Do you know the difference between DDU and DDP?
DDU (Delivered Duty Unpaid) means that the seller delivers the goods to the buyer at the designated destination for disposal without going through import procedures or unloading the goods from the delivery vehicle, which means the delivery is completed. The seller shall bear all risks and costs of transporting the goods to the designated destination, excluding any taxes and fees payable for imports in the destination country when customs formalities are required (including the responsibilities and risks of customs formalities, and the payment of handling fees , Duties, taxes and other fees).
In DDU, the seller needs to bear a lot of risks and costs, including shipboard risks and destination port delivery risks. The buyer only needs to bear taxes and fees and the costs and risks caused by the failure to timely import the goods and customs clearance procedures. For our sellers, it is actually very risky. The charges at the destination port will not be as transparent and clear as in our country. After all, we don't know the charge standards for the destination, and the delivery fee is estimated to be enough for us.
DDP (Delivered Duty Paid): refers to the delivery after duty paid at the port of destination. Duty paid delivery means that the seller completes import customs clearance procedures at the designated destination and delivers the goods that have not been unloaded on the delivery vehicle to the buyer , Complete delivery. The seller must bear all risks and costs of transporting the goods to the designated destination, including any taxes and fees that should be paid at the destination when customs procedures are required.
Under the DDP trade term, the buyer is equivalent to sitting and waiting for the goods, but the DDU seller has the greatest responsibility. Under normal circumstances, I would not choose to do DDP. If it is not mandatory for the customer to do it, I will persuade the customer to do CIF. We have no way to control customs clearance at the port of destination. Once customs clearance is not clear, all the expenses will be paid We bear it, because our sellers need to bear all the risks in the process of delivering the goods to the designated destination, and also need to go through the customs clearance procedures at the destination port, and pay taxes, handling fees and other fees.

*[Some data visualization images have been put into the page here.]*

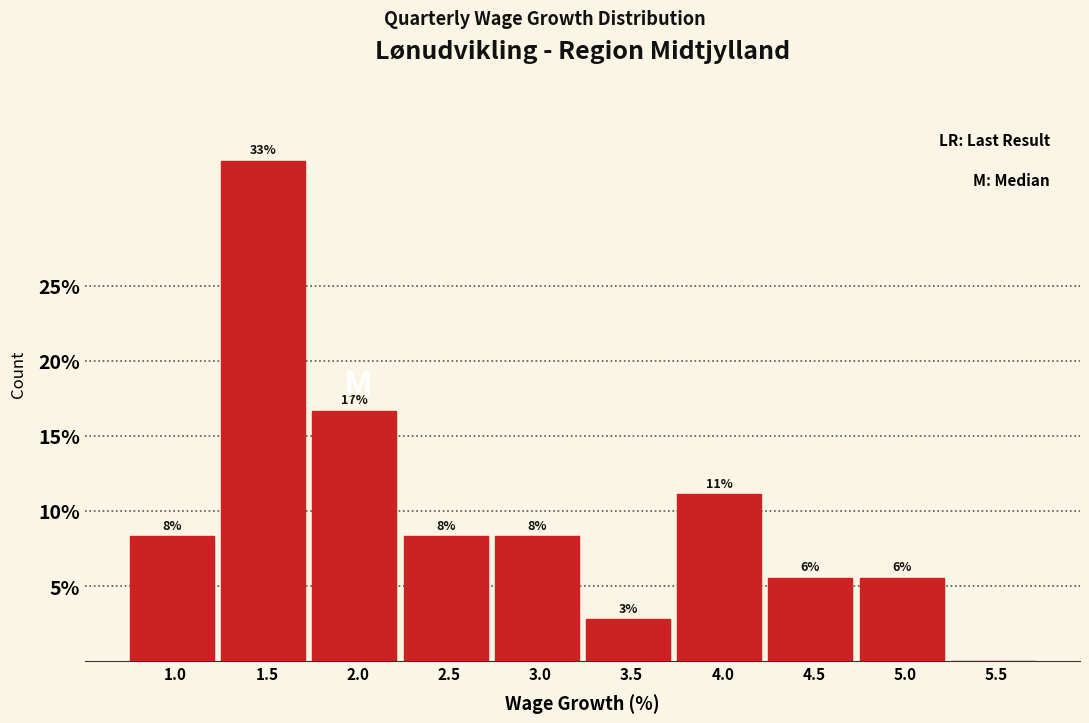

Are the bars horizontal?

No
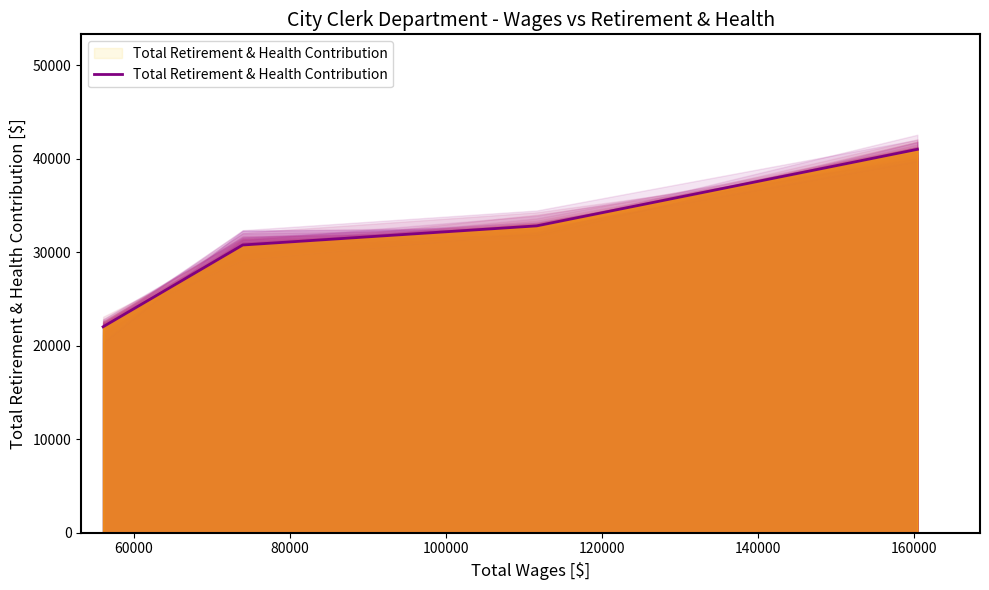

Reading left to right, extract all data points from this chart.

22034	30784	32829	41018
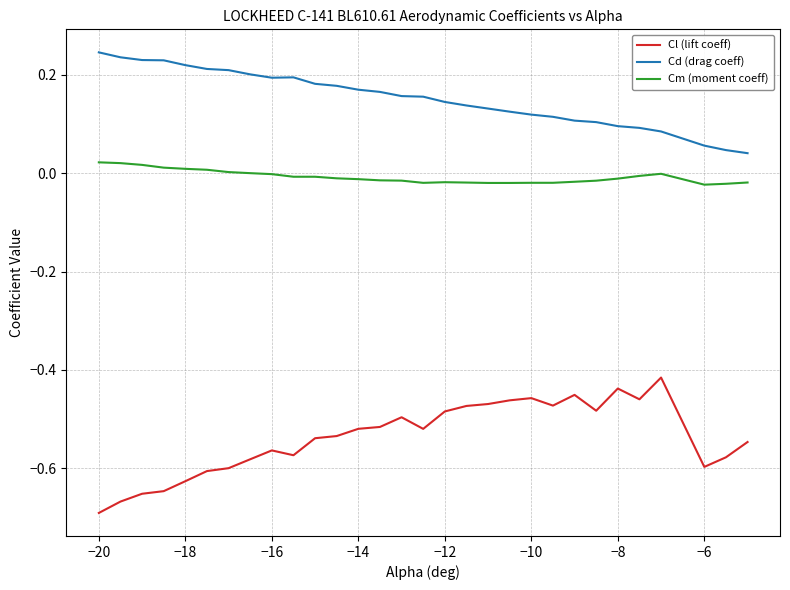

List the series in order of their overall mean, highest first.

Cd (drag coeff), Cm (moment coeff), Cl (lift coeff)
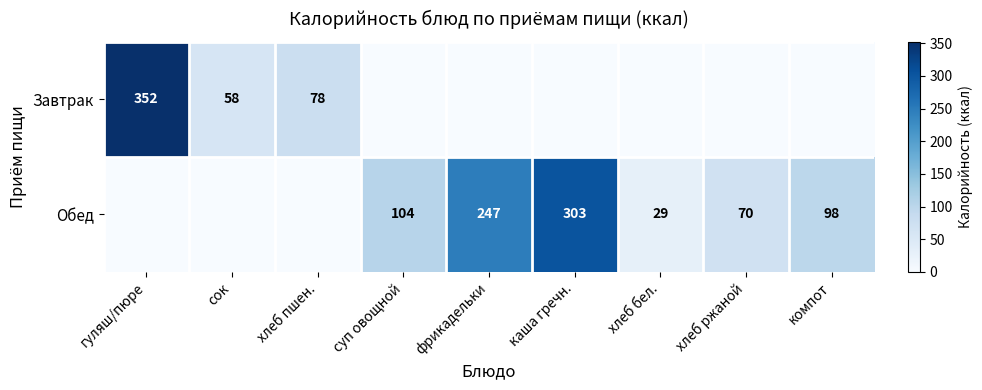

How many series are shown in this chart?

2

EXW has the least risk, almost no risk, as long as the goods are delivered to the customer's designated freight forwarder in the factory. Let's take a look at what the least risky trade term looks like:
EXW (EX works) factory delivery means that when the seller delivers the goods to the buyer at its location or other designated locations (such as a workshop, factory or warehouse), the delivery is completed, and the seller does not go through export customs clearance procedures or The goods are loaded on any means of transportation.
The term is the least risky term for our seller, but the buyer must bear all the costs and risks of receiving the goods at the seller’s place, just like we do DDP, so if you can do EXW, don’t take DDP.
The choice of trade terms determines our risk, so we must pay special attention.